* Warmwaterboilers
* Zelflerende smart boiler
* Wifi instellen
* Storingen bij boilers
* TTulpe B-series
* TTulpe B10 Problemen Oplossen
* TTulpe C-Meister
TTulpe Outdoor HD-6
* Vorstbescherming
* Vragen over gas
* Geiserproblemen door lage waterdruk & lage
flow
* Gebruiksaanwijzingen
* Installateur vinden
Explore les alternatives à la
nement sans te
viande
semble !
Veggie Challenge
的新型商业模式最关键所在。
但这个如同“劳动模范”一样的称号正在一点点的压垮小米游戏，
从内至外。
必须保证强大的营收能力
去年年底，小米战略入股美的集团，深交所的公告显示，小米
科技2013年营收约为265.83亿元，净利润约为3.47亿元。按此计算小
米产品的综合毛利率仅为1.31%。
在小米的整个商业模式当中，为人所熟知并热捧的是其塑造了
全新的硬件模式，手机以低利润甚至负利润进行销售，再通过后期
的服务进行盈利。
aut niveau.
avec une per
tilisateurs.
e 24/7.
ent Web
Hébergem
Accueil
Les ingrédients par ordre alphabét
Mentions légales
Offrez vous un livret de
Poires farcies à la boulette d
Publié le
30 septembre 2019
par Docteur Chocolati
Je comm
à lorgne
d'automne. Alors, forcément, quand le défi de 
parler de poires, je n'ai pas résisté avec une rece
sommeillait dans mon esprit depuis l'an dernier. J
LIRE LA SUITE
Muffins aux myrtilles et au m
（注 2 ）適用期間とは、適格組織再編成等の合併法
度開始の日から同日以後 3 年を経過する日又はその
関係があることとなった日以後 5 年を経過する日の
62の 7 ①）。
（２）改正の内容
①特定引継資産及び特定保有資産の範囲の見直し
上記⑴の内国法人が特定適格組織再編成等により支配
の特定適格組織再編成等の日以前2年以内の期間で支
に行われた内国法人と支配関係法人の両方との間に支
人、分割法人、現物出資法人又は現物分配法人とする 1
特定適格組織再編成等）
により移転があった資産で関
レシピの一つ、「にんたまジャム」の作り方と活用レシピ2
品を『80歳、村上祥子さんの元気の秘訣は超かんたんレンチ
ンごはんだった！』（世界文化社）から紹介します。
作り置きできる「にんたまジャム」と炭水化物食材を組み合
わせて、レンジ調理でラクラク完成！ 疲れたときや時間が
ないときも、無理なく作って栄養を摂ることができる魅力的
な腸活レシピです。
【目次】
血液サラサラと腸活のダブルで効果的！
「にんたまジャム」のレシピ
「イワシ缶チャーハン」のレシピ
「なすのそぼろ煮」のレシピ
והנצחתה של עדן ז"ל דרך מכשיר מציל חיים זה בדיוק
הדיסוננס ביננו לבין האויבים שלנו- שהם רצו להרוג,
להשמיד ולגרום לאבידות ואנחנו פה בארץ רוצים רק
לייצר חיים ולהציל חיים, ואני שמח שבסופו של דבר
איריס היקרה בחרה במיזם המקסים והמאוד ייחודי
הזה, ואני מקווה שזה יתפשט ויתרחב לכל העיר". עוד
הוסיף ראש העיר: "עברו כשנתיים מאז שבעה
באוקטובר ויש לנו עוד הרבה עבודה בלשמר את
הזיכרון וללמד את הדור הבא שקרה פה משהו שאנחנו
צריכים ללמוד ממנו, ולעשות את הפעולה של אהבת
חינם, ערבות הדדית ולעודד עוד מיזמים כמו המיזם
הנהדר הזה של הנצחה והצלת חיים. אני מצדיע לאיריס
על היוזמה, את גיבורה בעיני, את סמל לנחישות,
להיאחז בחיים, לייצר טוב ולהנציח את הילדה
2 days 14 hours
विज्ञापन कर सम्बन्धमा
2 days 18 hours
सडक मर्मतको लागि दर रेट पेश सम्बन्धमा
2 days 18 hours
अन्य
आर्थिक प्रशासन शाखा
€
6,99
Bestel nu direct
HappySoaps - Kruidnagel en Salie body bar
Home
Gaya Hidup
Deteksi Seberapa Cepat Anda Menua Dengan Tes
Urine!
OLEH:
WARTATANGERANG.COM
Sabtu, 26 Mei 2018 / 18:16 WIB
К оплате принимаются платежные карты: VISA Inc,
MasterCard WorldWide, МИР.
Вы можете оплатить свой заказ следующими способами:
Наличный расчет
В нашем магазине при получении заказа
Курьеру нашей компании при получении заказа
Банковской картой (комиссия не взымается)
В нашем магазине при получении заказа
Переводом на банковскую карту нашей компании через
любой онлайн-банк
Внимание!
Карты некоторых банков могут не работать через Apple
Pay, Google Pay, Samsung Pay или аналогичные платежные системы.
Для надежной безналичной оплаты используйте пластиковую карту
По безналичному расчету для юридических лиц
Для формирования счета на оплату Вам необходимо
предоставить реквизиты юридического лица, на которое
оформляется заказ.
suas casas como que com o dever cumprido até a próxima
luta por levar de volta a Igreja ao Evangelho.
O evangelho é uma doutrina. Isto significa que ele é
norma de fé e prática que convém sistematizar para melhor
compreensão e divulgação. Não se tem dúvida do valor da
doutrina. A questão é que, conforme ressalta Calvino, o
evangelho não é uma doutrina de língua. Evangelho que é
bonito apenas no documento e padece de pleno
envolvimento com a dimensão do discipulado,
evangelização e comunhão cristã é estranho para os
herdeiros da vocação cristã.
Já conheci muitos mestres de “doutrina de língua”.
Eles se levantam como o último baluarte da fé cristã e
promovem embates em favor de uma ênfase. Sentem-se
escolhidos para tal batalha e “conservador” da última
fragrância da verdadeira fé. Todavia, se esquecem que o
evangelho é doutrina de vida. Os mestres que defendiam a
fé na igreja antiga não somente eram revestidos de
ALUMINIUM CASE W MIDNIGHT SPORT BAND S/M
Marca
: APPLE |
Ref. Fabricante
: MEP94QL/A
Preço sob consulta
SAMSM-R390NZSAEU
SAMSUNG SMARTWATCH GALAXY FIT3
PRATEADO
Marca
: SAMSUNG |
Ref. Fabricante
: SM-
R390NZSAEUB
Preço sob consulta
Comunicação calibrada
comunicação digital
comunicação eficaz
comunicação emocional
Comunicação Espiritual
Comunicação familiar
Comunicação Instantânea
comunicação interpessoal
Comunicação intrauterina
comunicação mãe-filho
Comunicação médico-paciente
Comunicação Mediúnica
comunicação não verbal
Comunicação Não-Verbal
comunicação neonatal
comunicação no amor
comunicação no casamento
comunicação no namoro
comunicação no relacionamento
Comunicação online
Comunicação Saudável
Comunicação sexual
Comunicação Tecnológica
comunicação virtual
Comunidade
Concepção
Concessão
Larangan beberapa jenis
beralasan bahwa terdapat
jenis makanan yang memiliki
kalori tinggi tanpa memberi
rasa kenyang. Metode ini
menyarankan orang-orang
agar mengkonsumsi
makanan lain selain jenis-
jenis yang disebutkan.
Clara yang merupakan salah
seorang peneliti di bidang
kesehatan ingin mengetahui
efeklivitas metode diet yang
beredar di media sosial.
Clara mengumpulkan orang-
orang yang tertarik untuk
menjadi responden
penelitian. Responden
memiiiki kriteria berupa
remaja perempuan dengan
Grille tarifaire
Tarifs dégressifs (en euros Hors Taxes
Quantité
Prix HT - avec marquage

※

> _Required work_
Turn the records from the start through the line that contains "在小米的整个商业模式当中，为人所熟知并热捧的是其塑造了" into a numbered list, leaving out any blank lines.

> _Solved exercise_
1. * Warmwaterboilers
2. * Zelflerende smart boiler
3. * Wifi instellen
4. * Storingen bij boilers
5. * TTulpe B-series
6. * TTulpe B10 Problemen Oplossen
7. * TTulpe C-Meister
8. TTulpe Outdoor HD-6
9. * Vorstbescherming
10. * Vragen over gas
11. * Geiserproblemen door lage waterdruk & lage
12. flow
13. * Gebruiksaanwijzingen
14. * Installateur vinden
15. Explore les alternatives à la
16. nement sans te
17. viande
18. semble !
19. Veggie Challenge
20. 的新型商业模式最关键所在。
21. 但这个如同“劳动模范”一样的称号正在一点点的压垮小米游戏，
22. 从内至外。
23. 必须保证强大的营收能力
24. 去年年底，小米战略入股美的集团，深交所的公告显示，小米
25. 科技2013年营收约为265.83亿元，净利润约为3.47亿元。按此计算小
26. 米产品的综合毛利率仅为1.31%。
27. 在小米的整个商业模式当中，为人所熟知并热捧的是其塑造了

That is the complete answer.